**WHAT YOU ARE ASKED TO DO**
Count how many lines in the entries below hold "older". Only the number belongs in the answer.

(Saved data entries)
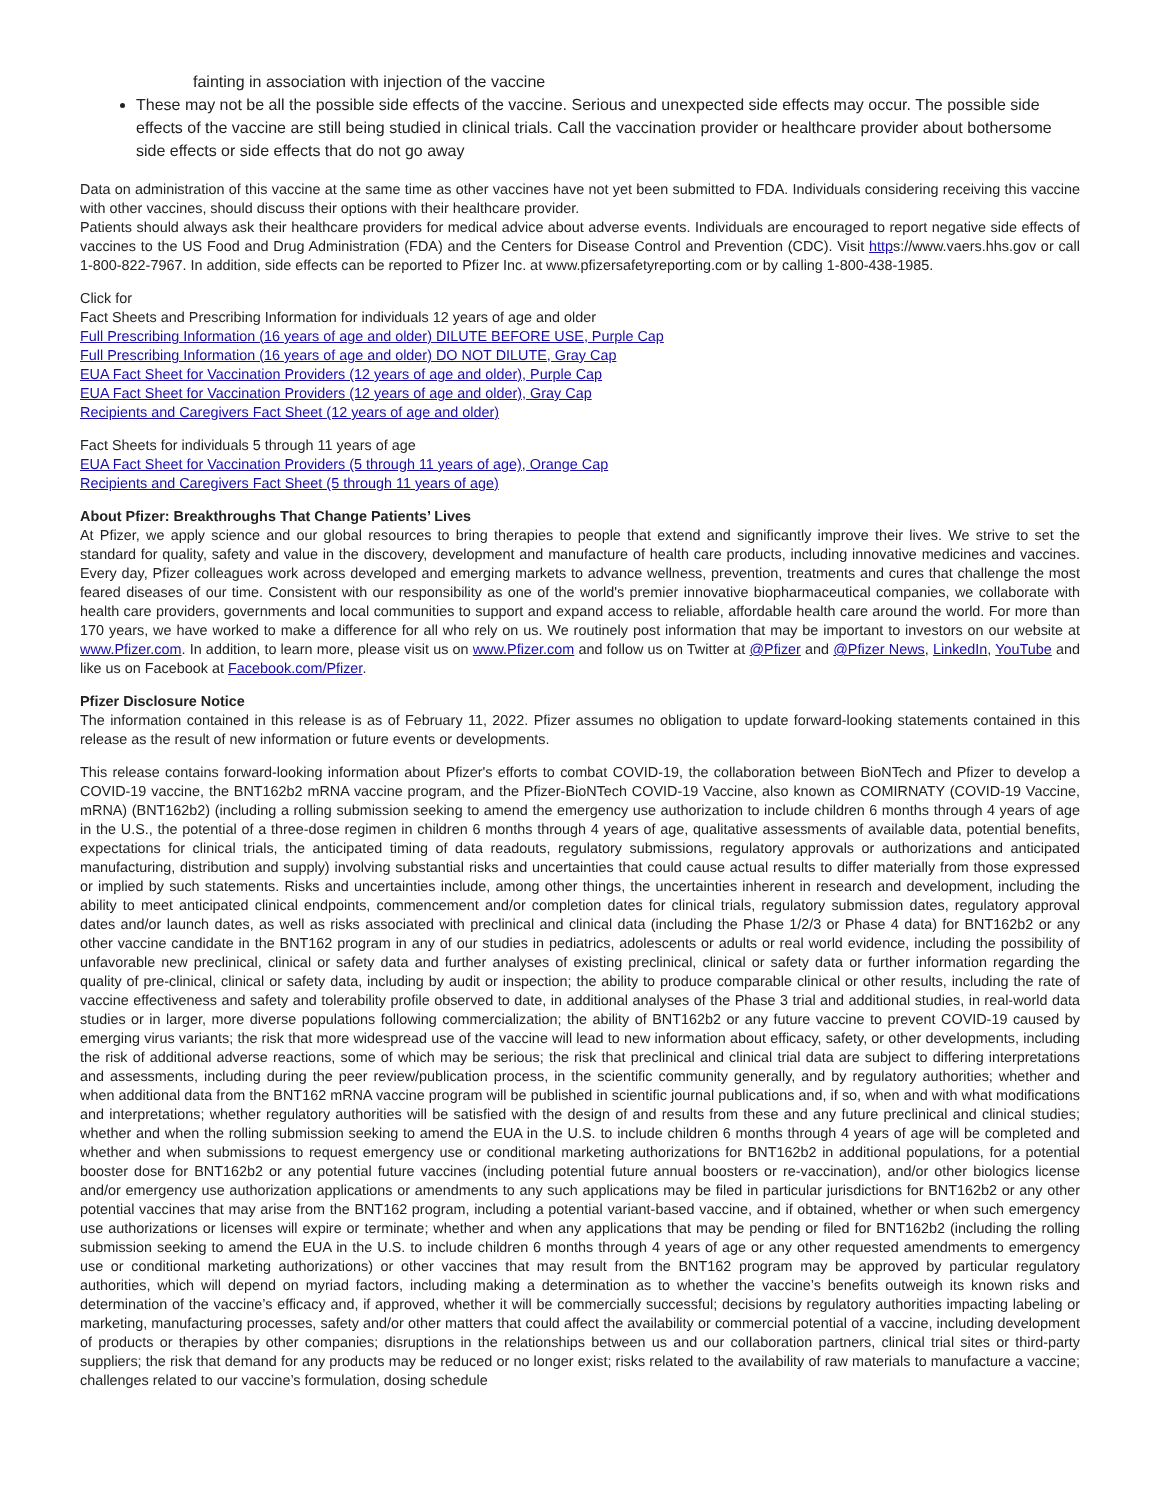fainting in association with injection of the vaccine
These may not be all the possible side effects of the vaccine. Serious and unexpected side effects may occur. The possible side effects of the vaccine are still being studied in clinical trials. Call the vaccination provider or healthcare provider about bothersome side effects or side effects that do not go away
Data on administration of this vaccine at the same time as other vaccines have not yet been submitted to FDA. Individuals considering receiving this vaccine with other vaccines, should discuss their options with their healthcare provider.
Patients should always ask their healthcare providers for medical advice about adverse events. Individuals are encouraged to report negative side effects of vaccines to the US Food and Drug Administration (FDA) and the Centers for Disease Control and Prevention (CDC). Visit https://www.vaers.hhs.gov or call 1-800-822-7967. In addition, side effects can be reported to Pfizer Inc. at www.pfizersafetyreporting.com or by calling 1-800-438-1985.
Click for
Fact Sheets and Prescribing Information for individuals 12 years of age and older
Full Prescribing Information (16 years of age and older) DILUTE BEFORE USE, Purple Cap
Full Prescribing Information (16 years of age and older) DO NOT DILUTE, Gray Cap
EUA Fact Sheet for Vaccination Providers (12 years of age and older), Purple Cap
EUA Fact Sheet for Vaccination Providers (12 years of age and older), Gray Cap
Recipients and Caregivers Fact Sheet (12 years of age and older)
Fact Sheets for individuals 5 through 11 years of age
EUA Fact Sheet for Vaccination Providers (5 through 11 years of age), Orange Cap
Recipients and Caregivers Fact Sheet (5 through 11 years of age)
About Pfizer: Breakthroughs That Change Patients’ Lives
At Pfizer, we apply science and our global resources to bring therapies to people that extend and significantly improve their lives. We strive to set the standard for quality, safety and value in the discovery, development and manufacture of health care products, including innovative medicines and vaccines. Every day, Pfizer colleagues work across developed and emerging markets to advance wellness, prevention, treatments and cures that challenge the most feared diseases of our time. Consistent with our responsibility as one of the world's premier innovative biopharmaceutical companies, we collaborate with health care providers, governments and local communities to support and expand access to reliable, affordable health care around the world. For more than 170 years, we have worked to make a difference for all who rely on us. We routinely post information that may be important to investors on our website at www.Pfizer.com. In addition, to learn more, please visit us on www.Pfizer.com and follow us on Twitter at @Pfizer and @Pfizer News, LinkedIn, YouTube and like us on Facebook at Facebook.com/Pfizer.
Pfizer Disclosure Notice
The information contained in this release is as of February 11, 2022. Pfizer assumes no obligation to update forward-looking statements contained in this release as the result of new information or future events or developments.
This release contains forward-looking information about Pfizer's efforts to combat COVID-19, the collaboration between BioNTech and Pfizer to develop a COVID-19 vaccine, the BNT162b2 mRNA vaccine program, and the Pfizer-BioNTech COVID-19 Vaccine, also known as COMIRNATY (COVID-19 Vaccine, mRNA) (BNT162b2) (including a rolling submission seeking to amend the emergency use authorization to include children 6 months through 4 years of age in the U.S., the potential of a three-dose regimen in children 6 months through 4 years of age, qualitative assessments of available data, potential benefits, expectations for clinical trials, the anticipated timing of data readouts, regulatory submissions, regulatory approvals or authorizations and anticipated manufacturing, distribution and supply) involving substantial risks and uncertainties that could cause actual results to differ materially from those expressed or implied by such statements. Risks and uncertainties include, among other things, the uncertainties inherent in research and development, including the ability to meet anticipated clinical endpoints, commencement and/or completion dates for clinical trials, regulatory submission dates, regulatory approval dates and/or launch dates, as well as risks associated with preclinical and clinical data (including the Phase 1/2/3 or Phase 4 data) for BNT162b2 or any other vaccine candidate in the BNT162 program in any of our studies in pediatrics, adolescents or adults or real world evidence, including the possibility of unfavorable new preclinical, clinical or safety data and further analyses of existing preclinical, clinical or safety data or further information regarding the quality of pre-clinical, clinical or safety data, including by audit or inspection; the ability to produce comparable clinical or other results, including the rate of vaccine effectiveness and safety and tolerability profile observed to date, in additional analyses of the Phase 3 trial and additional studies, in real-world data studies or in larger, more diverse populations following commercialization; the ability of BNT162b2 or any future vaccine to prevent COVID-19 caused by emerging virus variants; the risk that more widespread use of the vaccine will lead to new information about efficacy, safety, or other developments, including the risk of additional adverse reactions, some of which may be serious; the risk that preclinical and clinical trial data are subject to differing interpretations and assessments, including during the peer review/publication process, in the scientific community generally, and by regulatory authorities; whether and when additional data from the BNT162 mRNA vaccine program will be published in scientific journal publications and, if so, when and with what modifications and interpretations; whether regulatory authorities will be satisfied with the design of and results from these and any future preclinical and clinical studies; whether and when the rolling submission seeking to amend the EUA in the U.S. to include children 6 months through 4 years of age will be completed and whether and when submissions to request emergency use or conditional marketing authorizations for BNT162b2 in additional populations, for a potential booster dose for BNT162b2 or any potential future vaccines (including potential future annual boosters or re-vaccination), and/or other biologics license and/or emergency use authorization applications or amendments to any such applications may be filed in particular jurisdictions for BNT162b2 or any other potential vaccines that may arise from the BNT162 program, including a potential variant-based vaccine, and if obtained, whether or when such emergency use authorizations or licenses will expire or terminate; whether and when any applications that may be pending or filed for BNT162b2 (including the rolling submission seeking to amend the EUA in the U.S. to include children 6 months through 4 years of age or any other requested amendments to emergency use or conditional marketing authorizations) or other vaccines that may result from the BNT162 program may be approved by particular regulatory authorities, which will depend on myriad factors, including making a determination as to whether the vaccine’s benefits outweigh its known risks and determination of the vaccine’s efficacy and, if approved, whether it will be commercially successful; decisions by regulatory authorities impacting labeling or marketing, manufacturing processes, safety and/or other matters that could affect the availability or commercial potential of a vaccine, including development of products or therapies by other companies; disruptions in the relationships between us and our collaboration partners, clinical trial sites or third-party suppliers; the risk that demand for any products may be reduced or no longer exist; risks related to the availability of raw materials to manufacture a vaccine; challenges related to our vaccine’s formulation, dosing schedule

**RESULT**
6